RESİMLER
| |
|
|
| |
|
|
Sinop
gezisi doğal güzellikler

Hamsilos Koyu
Yemyeşil ormanı, denizin
bir nehir gibi kara içine girdiği Hamsilos Koyu
(Hamsaroz) ve civarı bir doğa harikasıdır. Il
Merkezine 11 Km. uzaklıktadır. Akliman-Hamsilos
(Hamsaroz) yöresi Kültür Bakanlığı tarafından
1.derecede Doğal Sit alanı ilan edilmiştir.
(9.Nisan 1987 tarih 19.426 sayılı Resmi Gazetede
yayımlanan Bakanlar Kurulu Kararı, 19.Nisan 1989
tarih ve 20144 sayılı Resmi Gazetede yayımlanan
ikinci değişik Bakanlar Kurulu Kararı ile. )
Hamsilos Koyu ( Hamsaroz), çiçek ve ağaçlarla
bezenmiş olağanüstü güzellikte bir dinlenme
yeridir. Koyun oluşumunda, gerekli olan buzul
aşındırması IV. Jeolojik Zamanda bu yörede
oluşmadığından, Hamsilos Koyu (Hamsaroz), Deveci
Deresi adlı küçük bir akarsuyun ağzında yer alan
300-400 m.lik bir deniz girintisidir. Hamsilos (Hamsaroz)
limanı, morfolojik delillere göre, Deveci Deresi
Vadisinin aşağı kesiminin, karada oluşan
çöküntüler sonucunda sular altında kalmasıyla
oluşmuş, dünyada sadece Norveç ve Sinop'ta
bulunan "RIA" tipi kıyıdır.
Akliman
Şehrin batısındadır. Kent
merkezine 9 km. uzaklıktadır. Kilometrelerce
uzunluğunda ve 15-20 metre genişliğinde bir
şerit gibi uzanan kumsalı vardır. Millî Parklar
Başmühendisliğince düzenlenen Akliman Piknik
Alanı, her türlü ihtiyaca cevap verecek
niteliktedir. Piknik alanında ormanla deniz
içiçedir. Akliman Koyunun oluşumu da Hamsilos
Koyu'nun oluşumunda açıklandığı gibi "RIA" tipi
bir kıyıdır.

= = =

Yapılacak işler:
A: Sinop'un doğal güzellikleri metninde "(9.Nisan 1987 tarih" ifadesini içeren kelimelerden başlayıp "girintisidir. Hamsilos (Hamsaroz)" ifadesinden sonra durarak bu bölümü harfi harfine yazın.
B: Sinop'un doğal güzellikleri metnine göre Akliman kent merkezine kaç kilometre uzaklıktadır?
C: Sinop'un doğal güzellikleri metnini, gösterilen son cümleden sonra kaldığı yerden sürdürün.

Veri kayıtları:
= = =

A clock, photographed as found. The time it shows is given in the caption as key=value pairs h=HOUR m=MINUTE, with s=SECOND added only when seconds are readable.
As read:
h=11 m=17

= = =

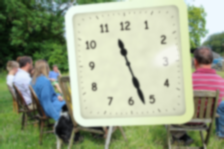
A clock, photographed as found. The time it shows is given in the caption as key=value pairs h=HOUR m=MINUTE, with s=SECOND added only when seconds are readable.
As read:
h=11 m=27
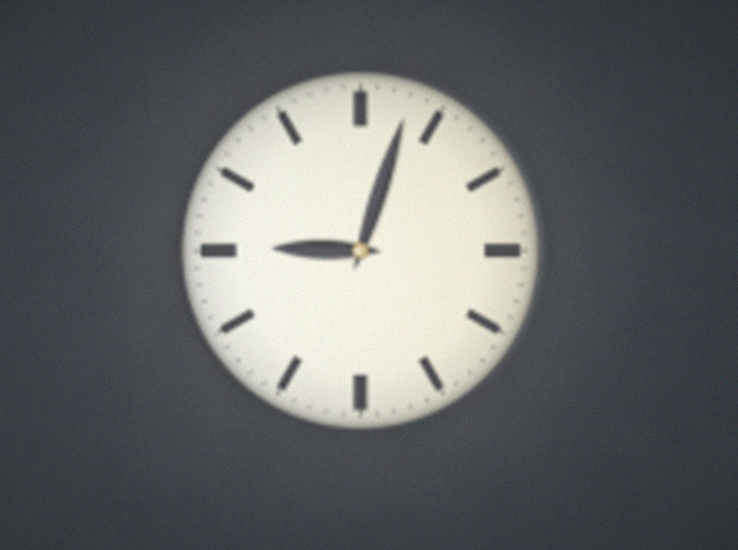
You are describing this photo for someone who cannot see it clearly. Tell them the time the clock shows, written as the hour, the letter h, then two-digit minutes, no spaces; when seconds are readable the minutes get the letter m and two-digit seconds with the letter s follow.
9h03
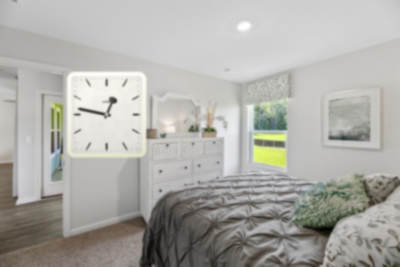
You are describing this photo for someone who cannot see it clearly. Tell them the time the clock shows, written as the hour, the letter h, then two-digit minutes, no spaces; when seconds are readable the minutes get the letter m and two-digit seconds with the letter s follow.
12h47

= = =

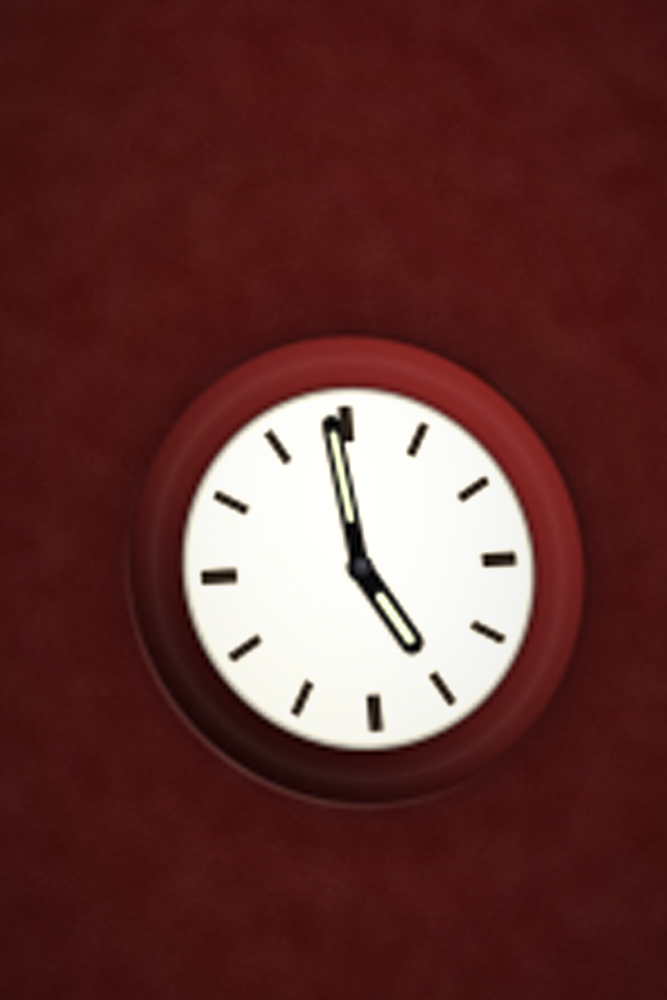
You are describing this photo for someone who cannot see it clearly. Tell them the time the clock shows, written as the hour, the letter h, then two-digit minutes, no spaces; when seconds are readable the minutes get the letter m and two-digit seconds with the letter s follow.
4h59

= = =

Görev bazında sonuçlar:
A:
(9.Nisan 1987 tarih 19.426 sayılı Resmi Gazetede
yayımlanan Bakanlar Kurulu Kararı, 19.Nisan 1989
tarih ve 20144 sayılı Resmi Gazetede yayımlanan
ikinci değişik Bakanlar Kurulu Kararı ile. )
Hamsilos Koyu ( Hamsaroz), çiçek ve ağaçlarla
bezenmiş olağanüstü güzellikte bir dinlenme
yeridir. Koyun oluşumunda, gerekli olan buzul
aşındırması IV. Jeolojik Zamanda bu yörede
oluşmadığından, Hamsilos Koyu (Hamsaroz), Deveci
Deresi adlı küçük bir akarsuyun ağzında yer alan
300-400 m.lik bir deniz girintisidir. Hamsilos (Hamsaroz)

B: Akliman kent merkezine 9 km uzaklıktadır.

C:
Karakum
İl Merkezine 2 km.
uzaklıktadır. Sinop Yarımadası'nı çevreleyen yol
üzerindedir. Adını ince simsiyah kumundan
almıştır. Halk arasında kumunun
romatizma,siyatik gibi hastalıklara iyi geldiği
söylenir.
Kamu ve özel kişilere ait otel, tatil köyü, kafe,
restaurant, bungalow tipi evler ile karavan ve
çadır yerleri bulunmaktadır.
Akgöl
Ayancık ilçesinin
güneyinde Ayancık-Kastamonu yolunun 31.km sinde,
yoldan da 5 km içeride bulunan Akgöl ; 1200
metre yüksekliktedir. Etraftaki sık göknar
ormanları içinden akan iki çayın birleştirerek
oluşturduğu göl ortalama 3 dönüm alan
kaplamaktadır. Gölün yanında orman işletmesine
ait bir tesis bulunmaktadır. Günübirlik piknik
için uygun olan göl civarındaki orman içlerinde
piknik masaları ve ızgara yerleri bulunmaktadır.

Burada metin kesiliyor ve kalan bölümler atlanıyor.